New Hampshire's born-alive bill is identically worded to the federal law which passed the U.S. House but was stymied in the Senate by pro-abortion Democrats. Appearing last year before the House Constitution Subcommittee, two Illinois nurses testified that physicians at one hospital performed numerous "therapeutic abortions" employing a procedure in which the physicians used drugs to induce premature labor to deliver unborn children, many of whom were sometimes still alive. They then would stand back and allow these children to die unattended.
New Hampshire legislators responded with HB 390. But like an orchestra with a common score, assigned instruments, and blended harmonies, before you could say "back-alley abortions," the shrill attacks commenced.
The bill was about abortion, we were told. It was nothing of the kind.
The original bill defines a child as "born alive" only if the child displays specified vital sign[s] (heartbeat, respiration, and/or voluntary movement) after "the complete expulsion or extraction from its mother." That is to say, after pregnancy has ended.
Opponents complained that the proposal required a new standard of care for medical treatment of premature infants.
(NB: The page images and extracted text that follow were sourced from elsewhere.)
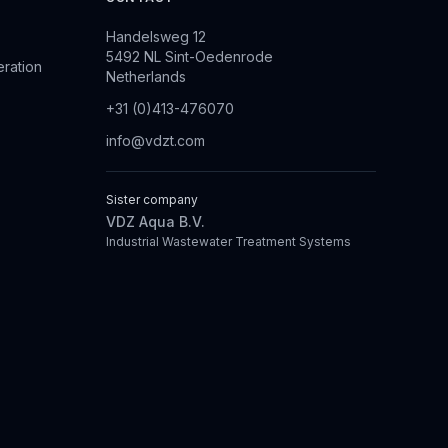
Handelsweg 12
5492 NL Sint-Oedenrode
eration
Netherlands
+31 (0)413-476070
info@vdzt.com
Sister company
VDZ Aqua B.V.
Industrial Wastewater Treatment Systems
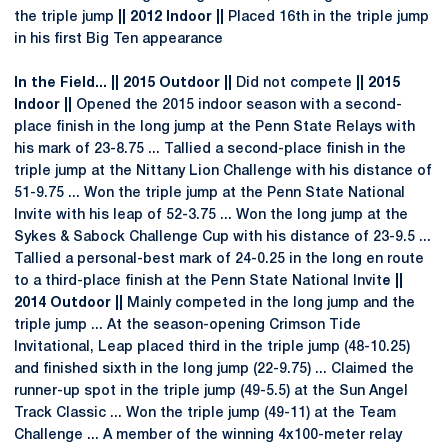
the triple jump
|| 2012 Indoor ||
Placed 16th in the triple jump
in his first Big Ten appearance
In the Field... || 2015 Outdoor ||
Did not compete
|| 2015
Indoor ||
Opened the 2015 indoor season with a second-
place finish in the long jump at the Penn State Relays with
his mark of 23-8.75 ... Tallied a second-place finish in the
triple jump at the Nittany Lion Challenge with his distance of
51-9.75 ... Won the triple jump at the Penn State National
Invite with his leap of 52-3.75 ... Won the long jump at the
Sykes & Sabock Challenge Cup with his distance of 23-9.5 ...
Tallied a personal-best mark of 24-0.25 in the long en route
to a third-place finish at the Penn State National Invit
e
||
2014 Outdoor ||
Mainly competed in the long jump and the
triple jump ... At the season-opening Crimson Tide
Invitational, Leap placed third in the triple jump (48-10.25)
and finished sixth in the long jump (22-9.75) ... Claimed the
runner-up spot in the triple jump (49-5.5) at the Sun Angel
Track Classic ... Won the triple jump (49-11) at the Team
Challenge ... A member of the winning 4x100-meter relay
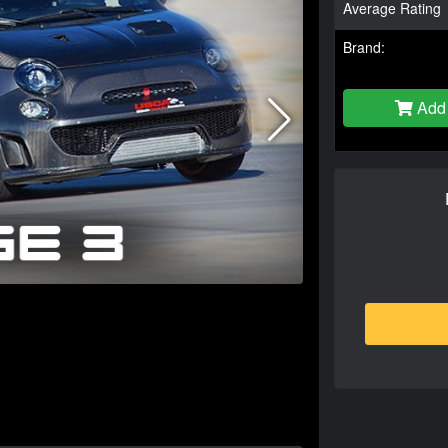
Average Rating
Brand:
Add 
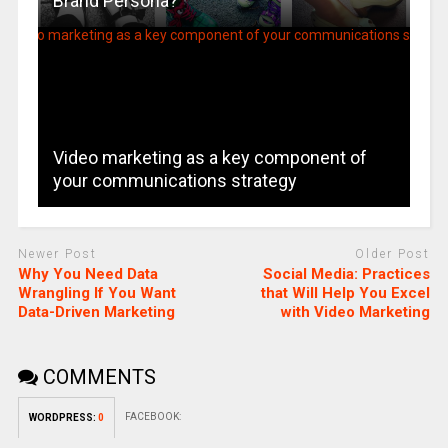
Brand Persona?
Video marketing as a key component of
your communications strategy
Newer Post
Older Post
Why You Need Data
Social Media: Practices
Wrangling If You Want
that Will Help You Excel
Data-Driven Marketing
with Video Marketing
COMMENTS
FACEBOOK:
WORDPRESS:
0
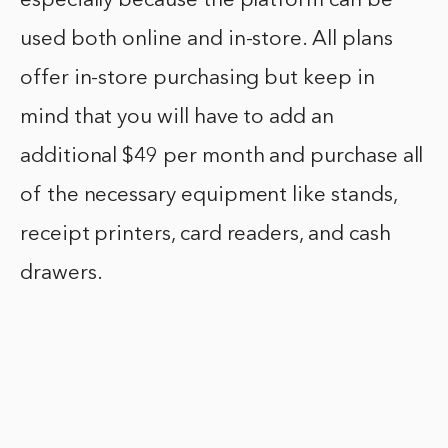
especially because the platform can be
used both online and in-store. All plans
offer in-store purchasing but keep in
mind that you will have to add an
additional $49 per month and purchase all
of the necessary equipment like stands,
receipt printers, card readers, and cash
drawers.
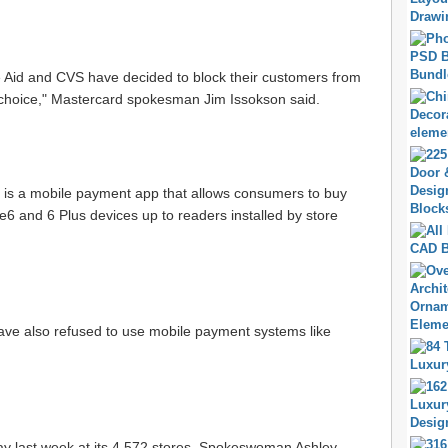
e Aid and CVS have decided to block their customers from
 choice," Mastercard spokesman Jim Issokson said.
h, is a mobile payment app that allows consumers to buy
ne6 and 6 Plus devices up to readers installed by store
ave also refused to use mobile payment systems like
ay last week at its 4,572 stores. Spokeswoman Ashley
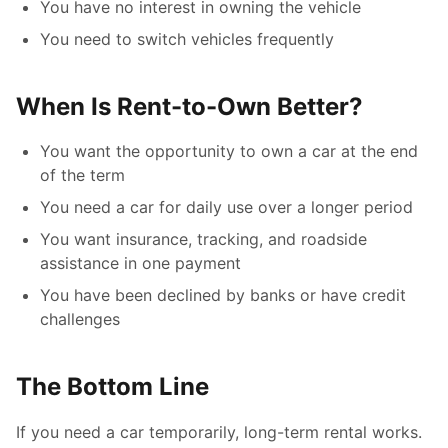
You have no interest in owning the vehicle
You need to switch vehicles frequently
When Is Rent-to-Own Better?
You want the opportunity to own a car at the end
of the term
You need a car for daily use over a longer period
You want insurance, tracking, and roadside
assistance in one payment
You have been declined by banks or have credit
challenges
The Bottom Line
If you need a car temporarily, long-term rental works.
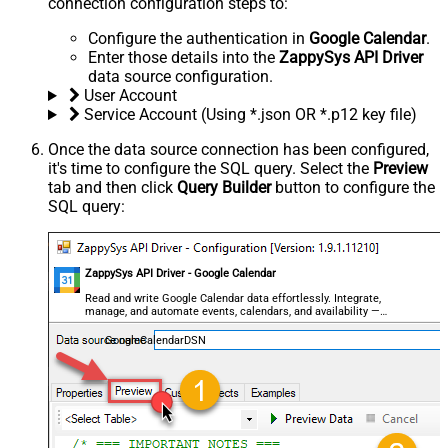
connection configuration steps to:
Configure the authentication in
Google Calendar
.
Enter those details into the
ZappySys API Driver
data source configuration.
User Account
Service Account (Using *.json OR *.p12 key file)
Once the data source connection has been configured,
it's time to configure the SQL query. Select the
Preview
tab and then click
Query Builder
button to configure the
SQL query:
ZappySys API Driver - Google Calendar
Read and write Google Calendar data effortlessly. Integrate,
manage, and automate events, calendars, and availability —
almost no coding required.
GoogleCalendarDSN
But as Roger Stenson, executive director of the state's NRLC affiliate, Citizens for Life, explained,
"Physicians in most states have long operated under definitions of 'born alive' or 'live birth' that are identical or nearly identical to those contained in HB 390. In a given case, two neonatologists may disagree as to whether a given medical treatment will be efficacious or futile, but surely they would agree that they are discussing the prognosis of a human being who has legal rights."
Stenson added, "And if, as they argue the case, a madman enters the room and kills the baby with a hammer, both doctors will recognize that they have witnessed a homicide."
A different kind of hammer was lowered with the March 29 vote in the New Hampshire House of Representatives.
At one level HB 390 was and is about codifying the principle that unwanted born-alive infants are to be treated the same as wanted babies of the same age. According to Stenson, this means that "babies who are so premature that they cannot live would be given comfort care, such as a blanket and moisture for their lips until they die. For those old enough to be treated (within the standards of medical care for all babies that age), HB 390 means they would be afforded that treatment."
No more, no less.
But at another level the resolution of New Hampshire's bill, as well as similar bills elsewhere, will tell us something else: whether the utter contempt for the truth that is the hallmark of the pro-death movement will prevail yet again.